1991 Dublin County Council election
| 27 June 1991 |

78 seats on Dublin County Council
|  | First party | Second party | Third party |
| Party | Fianna Fáil | Fine Gael | Labour |
| Seats won | 23 | 19 | 14 |
| Seat change | −16 | −7 | +6 |
|  | Fourth party | Fifth party | Sixth party |
| Party | Progressive Democrats | Workers' Party | Green |
| Seats won | 7 | 6 | 6 |
| Seat change | +7 | +3 | +6 |
|  | Seventh party |  |
| Party | Independent |  |
| Seats won | 3 |  |
| Seat change | +1 |  |

= 1991 Dublin County Council election =

Part of the 1991 Irish local elections

An election to Dublin County Council took place on 27 June 1991 as part of that year's Irish local elections. Councillors were elected for a five-year term of office from local electoral areas (LEAs) on the system of proportional representation by means of the single transferable vote (PR-STV). It was the last election held for Dublin County Council.

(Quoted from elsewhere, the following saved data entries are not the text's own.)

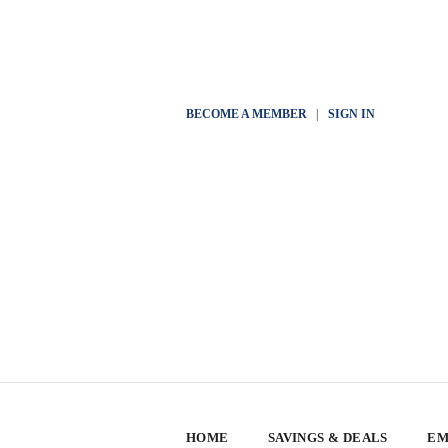
BECOME A MEMBER
|
SIGN IN
HOME
SAVINGS & DEALS
EM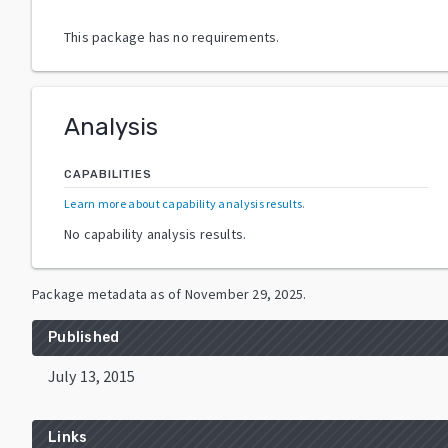
This package has no requirements.
Analysis
CAPABILITIES
Learn more about capability analysis results
.
No capability analysis results.
Package metadata as of
November 29, 2025
.
Published
July 13, 2015
Links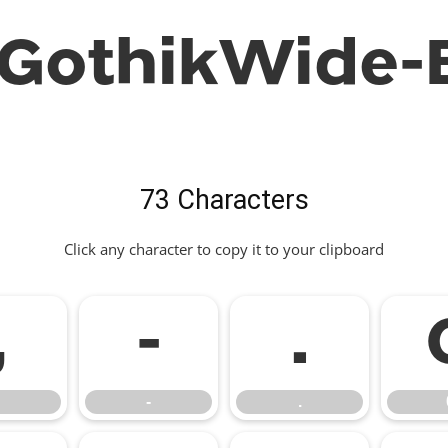
GothikWide-B
73 Characters
Click any character to copy it to your clipboard
,
-
.
-
.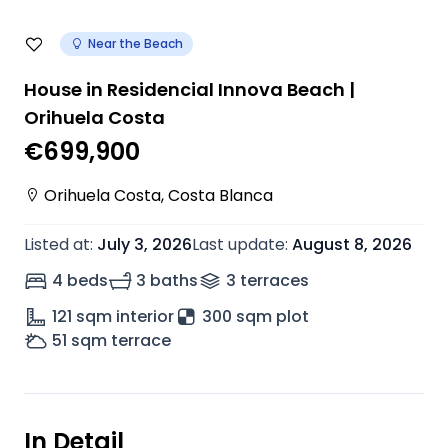
Near the Beach
House in Residencial Innova Beach |
Orihuela Costa
€699,900
Orihuela Costa
,
Costa Blanca
Listed at
:
July 3, 2026
Last update
:
August 8, 2026
4 beds
3 baths
3
terrace
s
121
sqm interior
300 sqm plot
51
sqm terrace
In Detail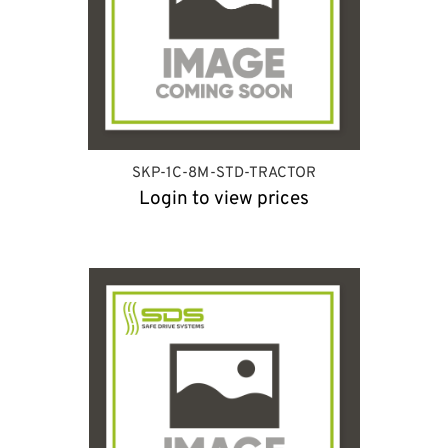
SKP-1C-8M-STD-TRACTOR
Login to view prices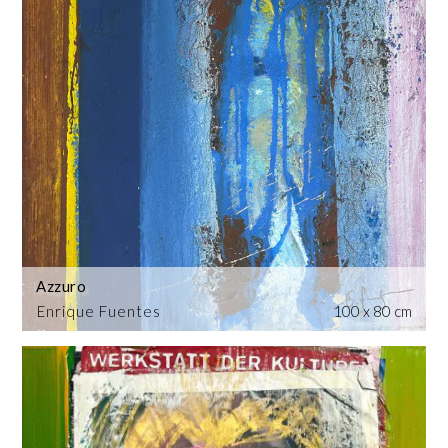
Azzuro
Enrique Fuentes
100 x 80 cm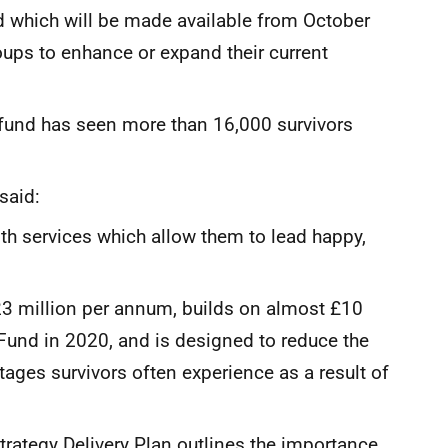
which will be made available from October
ups to enhance or expand their current
 fund has seen more than 16,000 survivors
said:
ith services which allow them to lead happy,
.23 million per annum, builds on almost £10
 Fund in 2020, and is designed to reduce the
tages survivors often experience as a result of
trategy Delivery Plan outlines the importance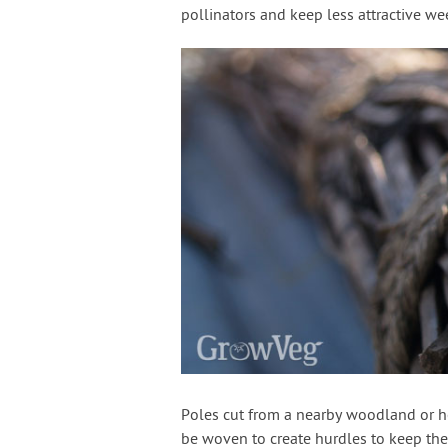
pollinators and keep less attractive we
Poles cut from a nearby woodland or 
be woven to create hurdles to keep the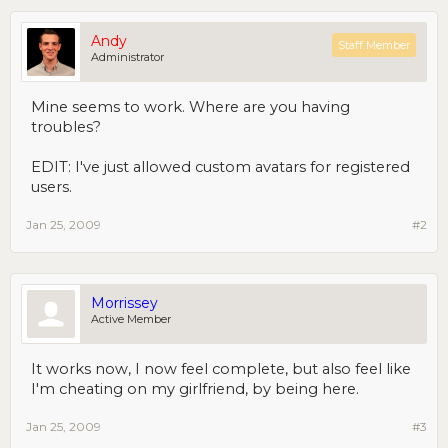
Andy
Staff Member
Administrator
Mine seems to work. Where are you having
troubles?
EDIT: I've just allowed custom avatars for registered
users.
Jan 25, 2009
#2
Morrissey
Active Member
It works now, I now feel complete, but also feel like
I'm cheating on my girlfriend, by being here.
Jan 25, 2009
#3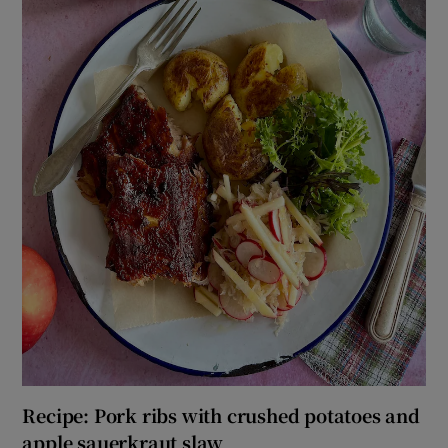
Recipe: Pork ribs with crushed potatoes and
apple sauerkraut slaw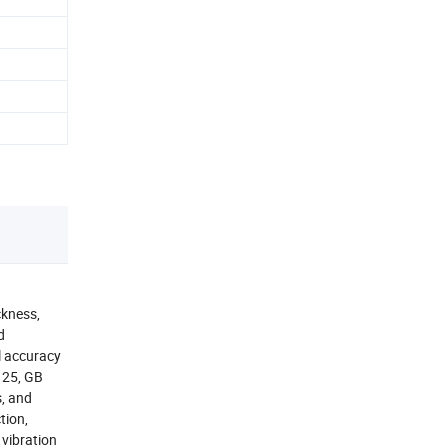
ckness,
d
l accuracy
125, GB
s, and
tion,
vibration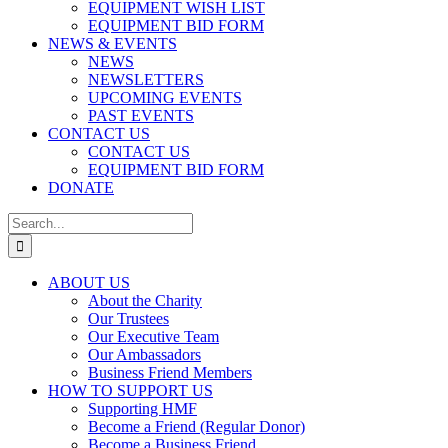
EQUIPMENT WISH LIST
EQUIPMENT BID FORM
NEWS & EVENTS
NEWS
NEWSLETTERS
UPCOMING EVENTS
PAST EVENTS
CONTACT US
CONTACT US
EQUIPMENT BID FORM
DONATE
Search
for:
ABOUT US
About the Charity
Our Trustees
Our Executive Team
Our Ambassadors
Business Friend Members
HOW TO SUPPORT US
Supporting HMF
Become a Friend (Regular Donor)
Become a Business Friend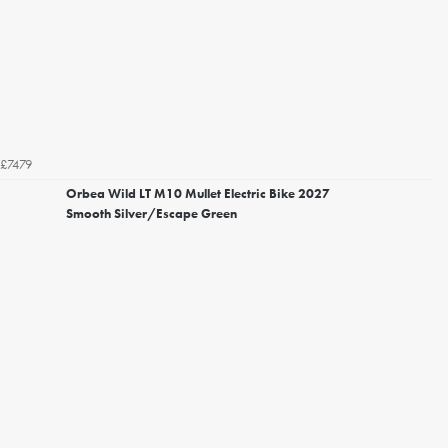
£7479
Orbea Wild LT M10 Mullet Electric Bike 2027
Smooth Silver/Escape Green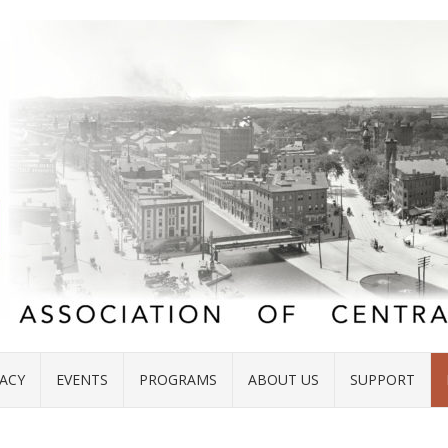
ACY
EVENTS
PROGRAMS
ABOUT US
SUPPORT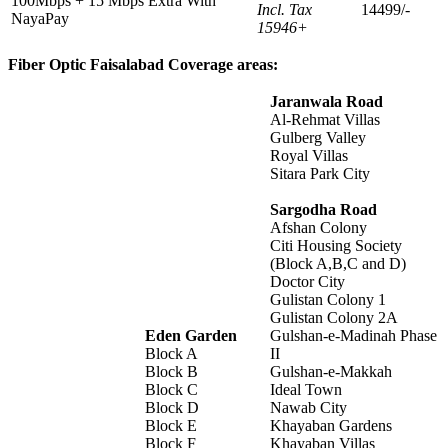
100Mbps + 15 Mbps Extra With
Incl. Tax
14499/-
NayaPay
15946+
Fiber Optic Faisalabad Coverage areas:
Jaranwala Road
Al-Rehmat Villas
Gulberg Valley
Royal Villas
Sitara Park City
Sargodha Road
Afshan Colony
Citi Housing Society
(Block A,B,C and D)
Doctor City
Gulistan Colony 1
Gulistan Colony 2A
Eden Garden
Gulshan-e-Madinah Phase
Block A
II
Block B
Gulshan-e-Makkah
Block C
Ideal Town
Block D
Nawab City
Block E
Khayaban Gardens
Block F
Khayaban Villas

The election took place in three electoral counties:
- Dún Laoghaire–Rathdown
- Fingal
- South Dublin

From 1 January 1994, on the coming into effect of the Local Government (Dublin) Act 1993, County Dublin was disestablished as an administrative county, and in its place, the electoral counties became three new counties: Dún Laoghaire–Rathdown, Fingal and South Dublin. From that date, councillors elected for the electoral counties of Dublin County Council became councillors of the respective county councils:
- Dún Laoghaire–Rathdown County Council
- Fingal County Council
- South Dublin County Council

The term of office was extended twice, first to 1998, then to 1999.